Using the razor blade for one too many shaves.

Eating beef at a dive Mexican restaurant (or as I like to call it—carne del gato).

For me, the only habit I have that’s even more destructive than my penchant for bare grasping dry ice is going to see Harry Potter movies. As in all of them. At the theater.

And every time I feel like you do when the tip of your tongue is radiating like Chernobyl after that first sip of December tomato soup—stupid for thinking the results would be any more different than the last time I tongue-temp-tested.

With every film I’ve been enticed by the holy crap good versus evil cool battles oh my god quality of the trailer. And then every film is more slowly paced than your local nursing home’s rendition of Great Expectations.

But now I’m at the point that I feel Voldemort is speaking directly to me when he says “you will lose everything.” Like he knows exactly what I have lost to this meandering film franchise.

As in roughly 15 hours in the theater, over $60 in tickets, and my original belief that Harry Potter is more sophisticated than Scooby Doo.

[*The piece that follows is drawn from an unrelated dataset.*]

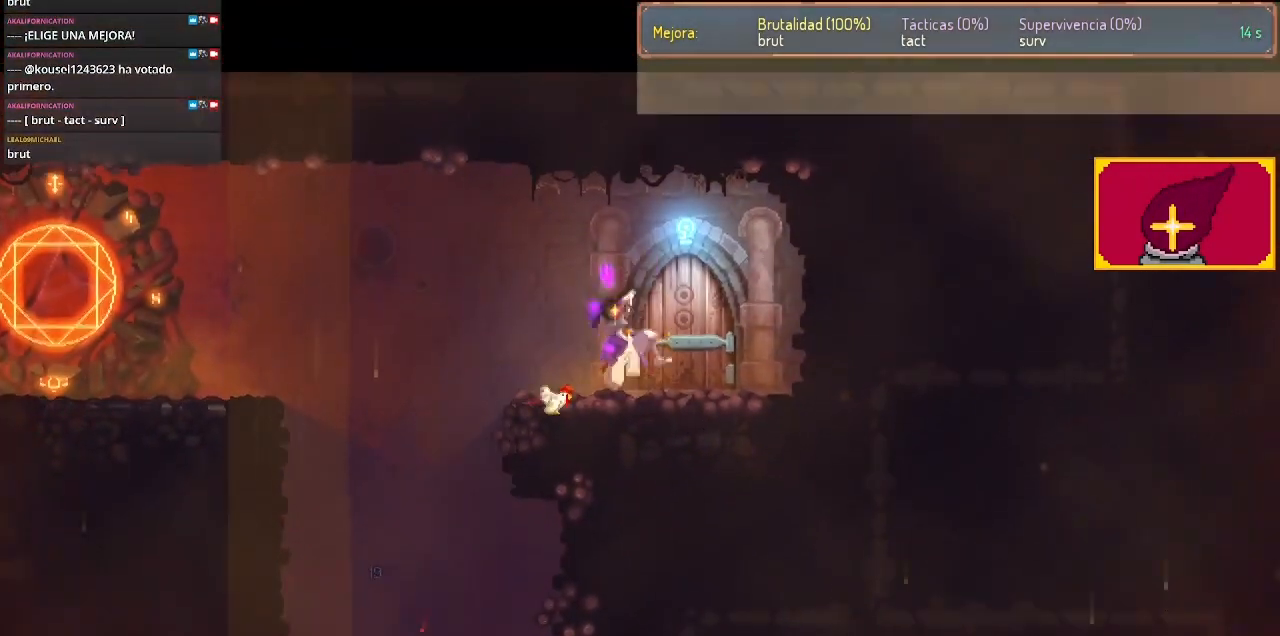
{"buttons": [], "left_stick": "center", "right_stick": "center", "events": []}
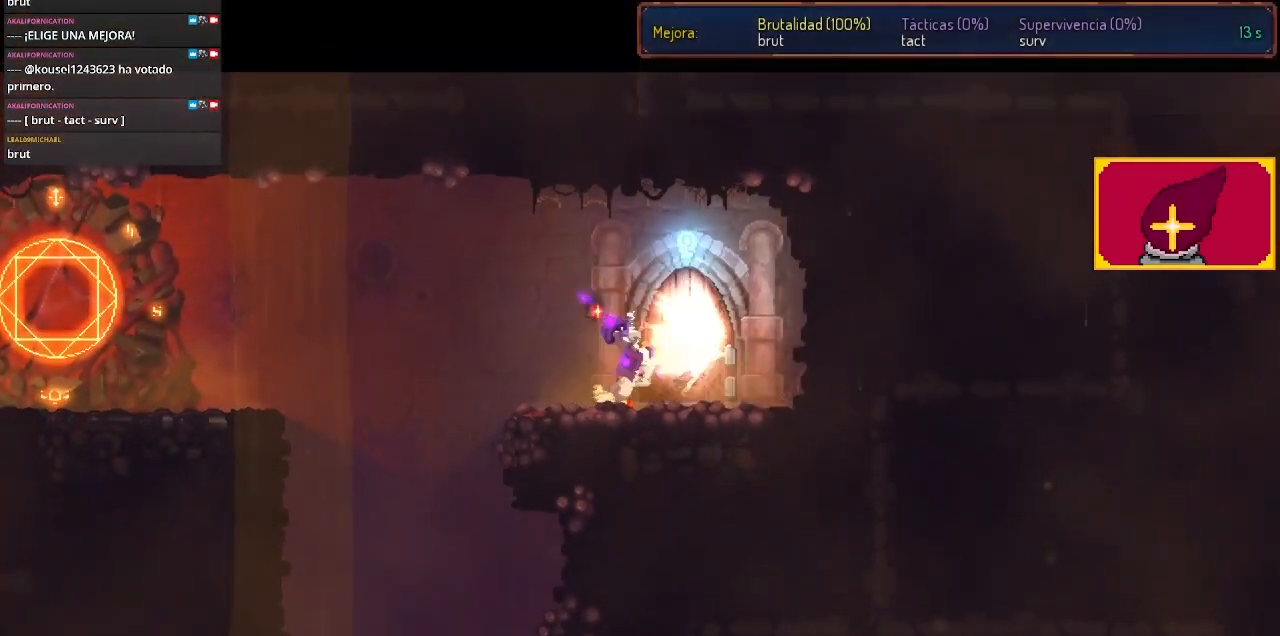
{"buttons": [], "left_stick": "center", "right_stick": "center", "events": []}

Since I know that I’m going to be disappointed (and this mindset actually gives this movie the best chance of impressing me)—here is my short list of things I’d like to see in the final Potter film:

1. Voldemort give Ron a fatal purple nurple.

2. A horrific Quidditch accident which leaves at least 5 students permanently unable to use the restroom sitting down.

3. The Lord of the Rings’ Wraiths serve J.K.Rowling’s Dementors with papers ordering they cease and desist or be sued for copyright infringement.

4. Harry Potter runs the “gotcha your nose” toddler-gag on Voldemort.

5. Harry throws a punch. Just once. Please God, you cowardly, limey-bastard, get off the mat and just throw one punch to save your friends.

Because I’m shelling out one last $10 in hopes that you do.

**(Note to Potter-ites—I don’t care how great the books are. I’m going to the movies.)